These ads will show up whilst using the web, and even in games that have been downloaded from the Microsoft App Store. In fact, the game where this grabbed most attention was Microsoft’s Solitaire, where users are shown video ads unless they are prepared to pay a US$9.99 a year subscription fee.

The advertising ID, along with a range of information about the user, can be used to target ads. The information that Microsoft will use includes:

[…] current location, search query, or the content you are viewing. […] likely interests or other information that we learn about you over time using demographic data, search queries, interests and favorites, usage data, and location data.


It wasn’t long ago that Microsoft was attacking Google for similar features it now includes in Windows 10. Internet Archicve

Click to enlarge


It was not that long ago that Microsoft attacked Google for doing exactly this to its customers.

What Microsoft is prepared to share, though, doesn’t stop at the data it uses for advertising. Although it maintains that it won’t use personal communications, emails, photos, videos and files for advertising, it can and will share this information with third parties for a range of other reasons.

The most explicit of these reasons is sharing data in order to “comply with applicable law or respond to valid legal process, including from law enforcement or other government agencies”. In other words, if a government or security agency asks for it, Microsoft will hand it over.

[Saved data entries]
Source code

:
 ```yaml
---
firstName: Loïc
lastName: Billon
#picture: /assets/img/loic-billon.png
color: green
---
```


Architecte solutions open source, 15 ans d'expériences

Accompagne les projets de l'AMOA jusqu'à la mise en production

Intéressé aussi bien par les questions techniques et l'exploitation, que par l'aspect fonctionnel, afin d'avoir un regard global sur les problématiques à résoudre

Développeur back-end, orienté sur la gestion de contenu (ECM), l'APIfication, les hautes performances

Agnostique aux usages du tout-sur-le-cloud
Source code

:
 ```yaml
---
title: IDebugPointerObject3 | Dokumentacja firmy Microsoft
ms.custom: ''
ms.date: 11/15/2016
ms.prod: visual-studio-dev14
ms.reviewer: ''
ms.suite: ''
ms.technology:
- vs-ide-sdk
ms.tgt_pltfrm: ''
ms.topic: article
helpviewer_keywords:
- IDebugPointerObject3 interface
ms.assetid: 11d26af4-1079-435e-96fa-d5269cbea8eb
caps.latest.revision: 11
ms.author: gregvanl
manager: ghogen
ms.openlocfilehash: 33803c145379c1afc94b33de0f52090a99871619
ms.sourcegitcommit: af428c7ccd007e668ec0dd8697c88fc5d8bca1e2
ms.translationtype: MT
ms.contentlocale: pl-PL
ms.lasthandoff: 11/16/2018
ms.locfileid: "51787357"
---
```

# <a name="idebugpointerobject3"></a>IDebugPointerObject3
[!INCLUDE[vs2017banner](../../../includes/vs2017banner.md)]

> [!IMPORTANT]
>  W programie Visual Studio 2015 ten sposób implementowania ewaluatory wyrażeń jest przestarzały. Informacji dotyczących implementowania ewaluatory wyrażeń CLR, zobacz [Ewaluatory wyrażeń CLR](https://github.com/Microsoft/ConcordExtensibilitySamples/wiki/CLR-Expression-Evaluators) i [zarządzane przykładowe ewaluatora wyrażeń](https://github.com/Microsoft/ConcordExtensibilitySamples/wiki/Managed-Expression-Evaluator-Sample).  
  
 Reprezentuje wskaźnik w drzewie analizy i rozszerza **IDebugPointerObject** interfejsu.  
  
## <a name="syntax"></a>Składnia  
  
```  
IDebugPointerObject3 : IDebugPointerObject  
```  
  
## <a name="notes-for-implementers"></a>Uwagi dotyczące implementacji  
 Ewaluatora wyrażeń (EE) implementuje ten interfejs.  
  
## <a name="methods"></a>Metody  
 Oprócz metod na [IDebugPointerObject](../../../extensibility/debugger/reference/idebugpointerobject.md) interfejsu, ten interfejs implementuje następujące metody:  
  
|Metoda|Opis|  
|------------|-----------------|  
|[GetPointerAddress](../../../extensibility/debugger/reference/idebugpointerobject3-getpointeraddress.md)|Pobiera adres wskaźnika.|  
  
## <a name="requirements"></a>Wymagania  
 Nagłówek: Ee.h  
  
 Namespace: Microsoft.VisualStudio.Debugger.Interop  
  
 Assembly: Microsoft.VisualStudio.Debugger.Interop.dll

EXPLORE THE MATERIAL >>
[a] In the passage on Microsoft's data sharing, what yearly fee must Solitaire users pay to avoid video ads?
[b] Write the next part of the passage on Microsoft's data sharing, picking up after its final sentence.
The records are separate material, apart from the passage on Microsoft's data sharing.

ANSWER SET >>
[a] US$9.99 a year.

[b]
Meaningful transparency

In June, Horacio Gutiérrez, Deputy General Counsel & Corporate Vice President of Legal and Corporate Affairs at Microsoft, made a commitment to “providing a singular, straightforward resource for understanding Microsoft’s commitments for protecting individual privacy with these services”.

On the Microsoft blog, he stated:

In a world of more personalized computing, customers need meaningful transparency and privacy protections. And those aren’t possible unless we get the basics right. For consumer services, that starts with clear terms and policies that both respect individual privacy and don’t require a law degree to read.

This sits in contrast to Microsoft’s privacy statement, which is a 38 page, 17,000 word document. This suggests that Microsoft really didn’t want to make the basic issues of its implementation absolutely clear to users.

Likewise, the settings that allow a user to control all aspects of privacy in Windows 10 itself are spread over 13 separate screens.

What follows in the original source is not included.